Records contained in a dataset

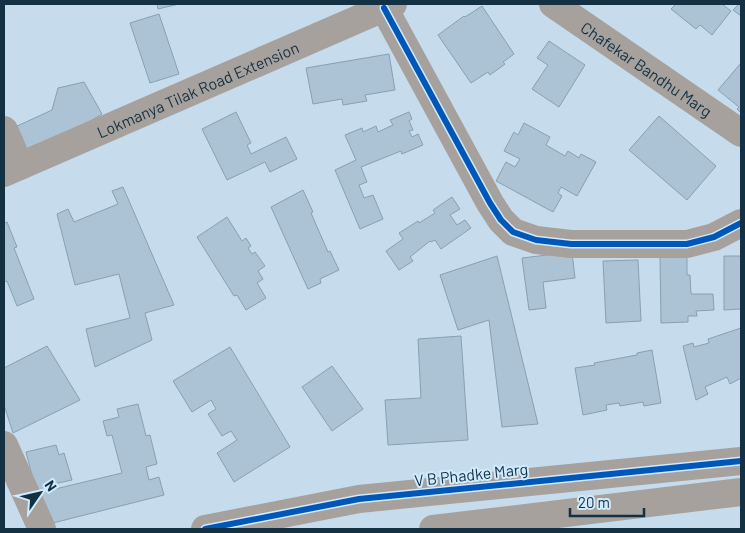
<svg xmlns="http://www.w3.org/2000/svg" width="745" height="533" font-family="Barlow,sans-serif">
	<rect width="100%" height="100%" fill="#c6dced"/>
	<path fill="#acc3d5" stroke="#89a0b0" d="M157,4H179L158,9Z
		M673,4H722L731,11L712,35L700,25L696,29L671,9L675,5Z
		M739,4H741V16L733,10Z
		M482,6L514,54L503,62L505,64L490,75L488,72L471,83L438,35L464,16L465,17Z
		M159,14L179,74L150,83L130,23Z
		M549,41L585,65L559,107L532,89L548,65L537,58Z
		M389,54L395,90L365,95L367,101L343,105L342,99L313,104L306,68Z
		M741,63V113L737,109L739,107L718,90Z
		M84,82L102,114L29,158L15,127L52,110L58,88Z
		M236,112L251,143L247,145L251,154L286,137L297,159L270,172L265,162L227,180L202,129Z
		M409,112L412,119L409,121L413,130L409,131L412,137L418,134L423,145L402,154L401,151L361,167L367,182L359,185L364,198L373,195L383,219L360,229L335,170L356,160L345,135L362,128L363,132L376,126L378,132L393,125L390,120Z
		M659,116L716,166L687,200L629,150Z
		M524,123L550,137L546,145L565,156L568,151L579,158L581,154L596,162L577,196L561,187L558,193L562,196L553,212L496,181L506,162L515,167L520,159L504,151L514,132L518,135Z
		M123,187L174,305L145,313L152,340L95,367L86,329L130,318L119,274L75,285L57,214L68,209L74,222L118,204L112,191Z
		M303,190L313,212L311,213L328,252L330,251L339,270L320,279L321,283L308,289L271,207Z
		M452,197L460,209L450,215L457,225L465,220L471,228L441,249L435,240L431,242L430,241L410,257L413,261L399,270L386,251L403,239L399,233L418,221L419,223L435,213L433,210Z
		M227,217L242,241L246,238L251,246L248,248L252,254L255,252L265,266L258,271L263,279L257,283L266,298L246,310L237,295L234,296L197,237Z
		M7,222L17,247L14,248L34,299L17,306L7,281L4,282V223Z
		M572,252L575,278L543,282L546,308L529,310L522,258Z
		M687,255V275H690L691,294H713L714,310L696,311L697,316H688V322L661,323L660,256Z
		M497,256L538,424L502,427L489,320L458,330L440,275Z
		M724,256H741V309L724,310Z
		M638,260L641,321L606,323L603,261Z
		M741,328V378L730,384L727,377L705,387L708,394L696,400L683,346L693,343L694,347L709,343L708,339Z
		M461,336L468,440L388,445L385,400L421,398L418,339Z
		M47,346L80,400L13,433L4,405V368Z
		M230,347L290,447L234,482L217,453L237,440L231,431L222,436L208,414L216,409L211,400L192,412L173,381Z
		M652,350L661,403L644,406L643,402L620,406L619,403L606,405L607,410L583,415L575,368L595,365L594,363L637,355V353Z
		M332,366L363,409L332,431L302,387Z
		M138,404L146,436L150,435L157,464L146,467L149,480L159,477L164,495L45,525L26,452L56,445L59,455L64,453L72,480L54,484L55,489L122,473L112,435L107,436L103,421L119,417L117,409Z"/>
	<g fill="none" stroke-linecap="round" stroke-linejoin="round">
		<g stroke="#a6a19d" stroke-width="28">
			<path id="s1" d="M553,4L741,133"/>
			<path d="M384,8L490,203L501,220L513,232L536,240L571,244H687L714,237L741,223"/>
			<path d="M4,130L20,166"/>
			<path id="s2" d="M4,173L393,4"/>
			<path d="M4,445L42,529"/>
			<path d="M205,529L359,499L741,461"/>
			<path d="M433,529L741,492"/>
		</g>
		<defs>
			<path id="cycleway" d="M384,8L490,203L501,220L513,232L536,240L571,244H687L714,237L741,223
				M205,529L359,499L741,461"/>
		</defs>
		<use href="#cycleway" stroke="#d0eafe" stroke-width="9"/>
		<use href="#cycleway" stroke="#0057b8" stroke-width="6"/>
	</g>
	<g text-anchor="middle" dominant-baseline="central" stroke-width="4" stroke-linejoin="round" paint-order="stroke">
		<g font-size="16" fill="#143043" stroke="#d0eafe">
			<text stroke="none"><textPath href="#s1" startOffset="114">Chafekar Bandhu Marg</textPath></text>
			<text stroke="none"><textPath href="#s2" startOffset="211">Lokmanya Tilak Road Extension</textPath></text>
			<text transform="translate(471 474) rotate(-6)">V B Phadke Marg</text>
		</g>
	</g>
	<rect width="745" height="533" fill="none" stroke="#143043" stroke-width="10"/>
	<g transform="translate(40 493) rotate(56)" stroke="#d0eafe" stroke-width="4" paint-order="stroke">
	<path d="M0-4L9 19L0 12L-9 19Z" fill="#143043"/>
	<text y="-8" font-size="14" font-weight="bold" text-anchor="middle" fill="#143043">N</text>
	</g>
	<path d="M570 508v8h74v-8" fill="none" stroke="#143043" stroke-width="2.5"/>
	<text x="578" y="508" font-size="15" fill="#143043" stroke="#d0eafe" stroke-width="4" paint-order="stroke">20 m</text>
</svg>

Work task:
From the entries above, copy every line that holds the word "linejoin".

Written response:
	<g fill="none" stroke-linecap="round" stroke-linejoin="round">
	<g text-anchor="middle" dominant-baseline="central" stroke-width="4" stroke-linejoin="round" paint-order="stroke">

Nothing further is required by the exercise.